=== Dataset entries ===
- Opening Delimiter -

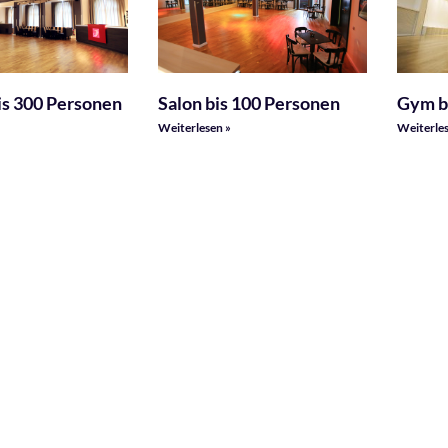
bis 300 Personen
Salon bis 100 Personen
Gym b
Weiterlesen »
Weiterles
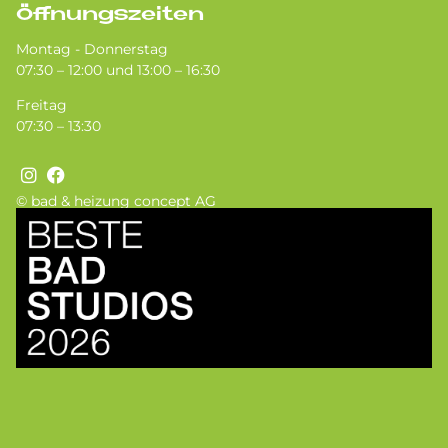
Öffnungszeiten
Montag - Donnerstag
07:30 – 12:00 und 13:00 – 16:30
Freitag
07:30 – 13:30
© bad & heizung concept AG
Bild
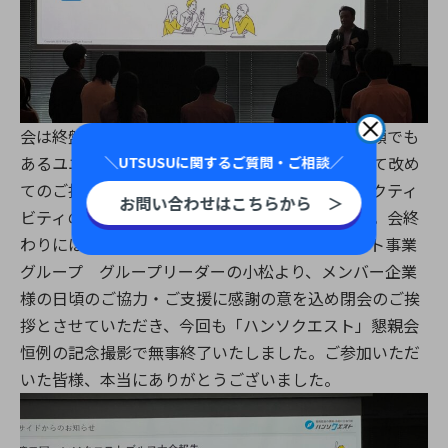
会は終盤を迎え、ハンソクエスト事業グループの顔でも
あるユニットリーダーの尾崎より運営事務局として改め
＼UTSUSUに関するご質問・ご相談／
てのご挨拶およびメンバー企業様を対象としたアクティ
お問い合わせはこちらから ＞
ビティのご紹介やご報告をさせていただきました。会終
わりにはPXC株式会社 執行役員・ハンソクエスト事業
グループ グループリーダーの小松より、メンバー企業
様の日頃のご協力・ご支援に感謝の意を込め閉会のご挨
拶とさせていただき、今回も「ハンソクエスト」懇親会
恒例の記念撮影で無事終了いたしました。ご参加いただ
いた皆様、本当にありがとうございました。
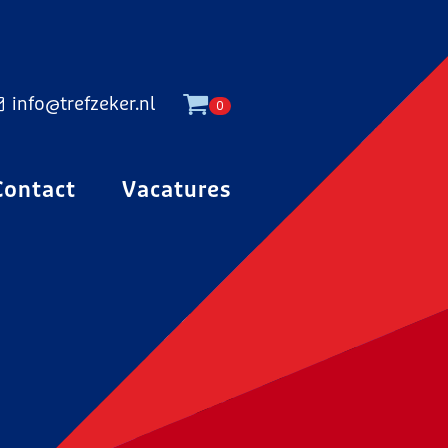
info@trefzeker.nl
0
Contact
Vacatures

- Closing Delimiter -

=== Task to complete ===
Reproduce the text of the listing above word for word, leaving out the pictures.

=== Solution to the exercise ===
bis 300 Personen
Salon bis 100 Personen
Gym b
Weiterlesen »
Weiterles
Öffnungszeiten
Montag - Donnerstag
07:30 – 12:00 und 13:00 – 16:30
Freitag
07:30 – 13:30
© bad & heizung concept AG
Bild
会は終盤を迎え、ハンソクエスト事業グループの顔でも
あるユニットリーダーの尾崎より運営事務局として改め
＼UTSUSUに関するご質問・ご相談／
てのご挨拶およびメンバー企業様を対象としたアクティ
お問い合わせはこちらから ＞
ビティのご紹介やご報告をさせていただきました。会終
わりにはPXC株式会社 執行役員・ハンソクエスト事業
グループ グループリーダーの小松より、メンバー企業
様の日頃のご協力・ご支援に感謝の意を込め閉会のご挨
拶とさせていただき、今回も「ハンソクエスト」懇親会
恒例の記念撮影で無事終了いたしました。ご参加いただ
いた皆様、本当にありがとうございました。
info@trefzeker.nl
0
Contact
Vacatures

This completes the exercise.